HYPE Reacts After Singapore MAS Adds Hyperliquid to Investor Alert List
Singapore’s Monetary Authority of Singapore (MAS) added the Hyperliquid protocol to its Investor Alert List (IAL), and Hyperliquid says it is not a ban, not an enforcement action, and not a finding of wrongdoing.
Hyperliquid stresses that the IAL is a consumer warning used by MAS to prevent users from misinterpreting entities as licensed or regulated in Singapore. The protocol also reiterates that the listing does not block access or prohibit trading. For Singapore users, the key takeaway is consumer risk: activities involving the named platform may not come with the investor protections associated with MAS-regulated firms. Hyperliquid frames its model as permissionless infrastructure, with self-custody and transparent on-chain settlement.
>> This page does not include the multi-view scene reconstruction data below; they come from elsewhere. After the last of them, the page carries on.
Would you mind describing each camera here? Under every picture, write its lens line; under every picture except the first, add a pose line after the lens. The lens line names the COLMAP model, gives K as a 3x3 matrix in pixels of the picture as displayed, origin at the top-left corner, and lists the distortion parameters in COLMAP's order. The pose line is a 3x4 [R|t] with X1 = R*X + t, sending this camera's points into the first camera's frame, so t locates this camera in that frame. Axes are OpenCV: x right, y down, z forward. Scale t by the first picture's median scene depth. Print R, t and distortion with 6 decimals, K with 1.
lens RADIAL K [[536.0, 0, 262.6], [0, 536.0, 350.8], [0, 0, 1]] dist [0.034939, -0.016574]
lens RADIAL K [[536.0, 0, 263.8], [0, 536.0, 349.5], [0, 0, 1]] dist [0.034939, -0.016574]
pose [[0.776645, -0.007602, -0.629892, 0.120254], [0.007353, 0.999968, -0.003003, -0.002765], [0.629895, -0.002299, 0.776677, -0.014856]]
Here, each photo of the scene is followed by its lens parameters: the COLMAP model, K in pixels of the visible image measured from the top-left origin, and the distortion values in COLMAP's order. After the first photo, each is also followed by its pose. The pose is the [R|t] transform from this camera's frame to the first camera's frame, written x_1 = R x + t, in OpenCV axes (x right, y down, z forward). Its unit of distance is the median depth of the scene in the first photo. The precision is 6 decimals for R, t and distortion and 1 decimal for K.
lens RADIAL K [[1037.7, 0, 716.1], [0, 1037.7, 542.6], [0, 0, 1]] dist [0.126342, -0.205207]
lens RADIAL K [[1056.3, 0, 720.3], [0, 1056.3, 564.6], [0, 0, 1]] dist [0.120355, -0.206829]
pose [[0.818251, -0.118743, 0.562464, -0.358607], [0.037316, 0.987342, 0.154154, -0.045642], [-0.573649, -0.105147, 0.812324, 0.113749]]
The article adds context: MAS has previously listed other crypto names, including Binance, KuCoin, and Bybit. It also notes a claim that Hyperliquid’s team relocated to Singapore in 2024, which Hyperliquid denies.
Market reaction: HYPE reportedly fell about 2% after the MAS IAL news, then recovered to around $62 by press time. The move arrives shortly after Multicoin Capital’s bullish take on HYPE, including projected earnings growth and a disclosure that it has been buying HYPE aggressively since February.
Bullish
MAS’s IAL headline is typically a sentiment drag, but Hyperliquid’s clear messaging (“no ban, no enforcement, no wrongdoing”) reduces expectations of an operational shutdown. For trading, this points to a more likely short-term volatility spike rather than a structural loss of access.
Additionally, the catalyst timing matters: HYPE’s reported dip of ~2% was followed by a recovery to about $62, suggesting liquidity/participation fears were limited. Multicoin Capital’s bullish thesis and disclosed buying since February can further support dips and reinforce the narrative that HYPE may be undervalued versus its DeFi perps market role. Netting these together, the immediate regulatory visibility risk looks contained, while the longer-term investor optimism leans positive for HYPE.